Спорт, книги - я научился размышлять. Я понял, читая об историческом энтузиазме масс, понял, как легко заставить принять и уверовать в чужую идею. Смешнее всего дело обстояло с армией: кому-то наверху всегда хочется побольше власти, побольше денег, славы, наконец, и вот тысячи, сотни тысяч равнодушных или уверовавших в наспех слепленные лозунги подданных идут в бой во имя величия Родины.
Раньше американцы были враги, теперь - друзья. Раньше жили во имя идеи, теперь во имя шмоток, жратвы, машин, дач и зеленых, зеленых, зеленых, - озверелые бойцы за светлое будущее своих родных камер.
Злобясь, я путаюсь в мыслях, - я вспоминаю голодное свое детство на фоне светлых слов.
Мой правитель - это я!

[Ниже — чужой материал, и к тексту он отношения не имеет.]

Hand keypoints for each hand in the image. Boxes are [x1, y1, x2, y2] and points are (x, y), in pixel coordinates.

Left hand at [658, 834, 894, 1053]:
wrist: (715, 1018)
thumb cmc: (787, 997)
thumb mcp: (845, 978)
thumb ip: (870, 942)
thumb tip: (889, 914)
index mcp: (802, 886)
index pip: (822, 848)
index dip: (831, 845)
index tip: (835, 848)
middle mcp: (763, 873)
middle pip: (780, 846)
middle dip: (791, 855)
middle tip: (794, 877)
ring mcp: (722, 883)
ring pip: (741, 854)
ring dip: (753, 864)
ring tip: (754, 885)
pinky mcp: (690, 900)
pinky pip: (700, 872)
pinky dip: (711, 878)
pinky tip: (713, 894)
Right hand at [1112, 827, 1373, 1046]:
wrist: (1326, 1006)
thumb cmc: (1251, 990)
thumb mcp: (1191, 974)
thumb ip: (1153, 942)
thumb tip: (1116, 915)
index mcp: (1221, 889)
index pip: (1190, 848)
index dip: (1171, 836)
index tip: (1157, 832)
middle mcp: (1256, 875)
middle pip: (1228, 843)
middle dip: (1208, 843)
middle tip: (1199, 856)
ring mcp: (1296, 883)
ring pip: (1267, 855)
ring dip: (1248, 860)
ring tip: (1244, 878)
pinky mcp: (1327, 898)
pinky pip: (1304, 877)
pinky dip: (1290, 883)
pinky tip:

И моя родина - это я, а теперь и Марина!
Кулагин строит свой лабиринт, заставляя других верить в святую неприклонность своих правил: он убивает, он награждает - вот истина.
Какая может быть идея в вольчьей стае? Какая у волков идеология?
Мне, в общем-то, плевать на тех, кто подставляет шею под ярмо. Мне и на Кулагина с его вождизмом наплевать. Никто не имеет право навязывать мне свои, чуждые мне правила, микроскопическую идеологию лабиринта, так смешно и страшно похожего на столь же мерзко-глупые лабиринты Карабаха, Приднестровья, Чечни. тех мест, где мне уже удалось добровольно, как и здесь, проливать свою глупую кровь.
Все же я заснул и мне снились хорошие сны.
* * *
Утром мне принесли новую одежду взамен той, пришедшей в негодность накануне. Мед Таня все ещё вертелась рядом, норовя помочь одеться - я всегда произвожу благоприятное впечатление на женщин.
А потом, после легкого завтрака, по коридору, дугой охватывающего внутренний периметр кулагинской резиденции, меня привел один из телохранителей в его кабинет.
Словно не было этих последних суток: все так же удобно погрузившись в кресло курил Андрей Сергеевич, все так же свивался кольцами голубоватый дымок, ярко вспыхивая в солнечных лучах, но треугольником - дверь, кресло хозяина, центр помещения, - располагались охранники, и Сашок, последовательно обезьянничая, повторял ухмылку шефа. На столе лежал давешний конверт с валютой.
- Ну что, непобедимый герой наш, принимаете наше предложение? Надеюсь, у вас столько же здравого смысла, сколько и силы.
- Причем тут здравый смысл? Как раз здравый смысл подсказывает, что с бандитами лучше не иметь никаких дел.
- Смело, смело, - добродушно покачал головой Кулагин. - Ты так и не можешь подняться, - как это говориться? - над средой. Ты считаешь, что бандиты - это те, кто не подчиняется государству, не так ли?
- Ну, это просто. Все. кто не подчиняется закону - это бандиты.
- Ты слеп, мой друг. Неужели придется в тебе разочаровываться?
- Как угодно.
- А если никто не подчиняется закону? Посмотри вокруг: законы всегда существуют для низших, сильному нет нужды загонять себя в рамки, иначе это уже не сильный, а раб.
- Ты подумай, - продолжал он, - так всегда бывает - это закон. А то, что происходит у нас в стране - лишь переходный этап, - время, пока определяются сильные.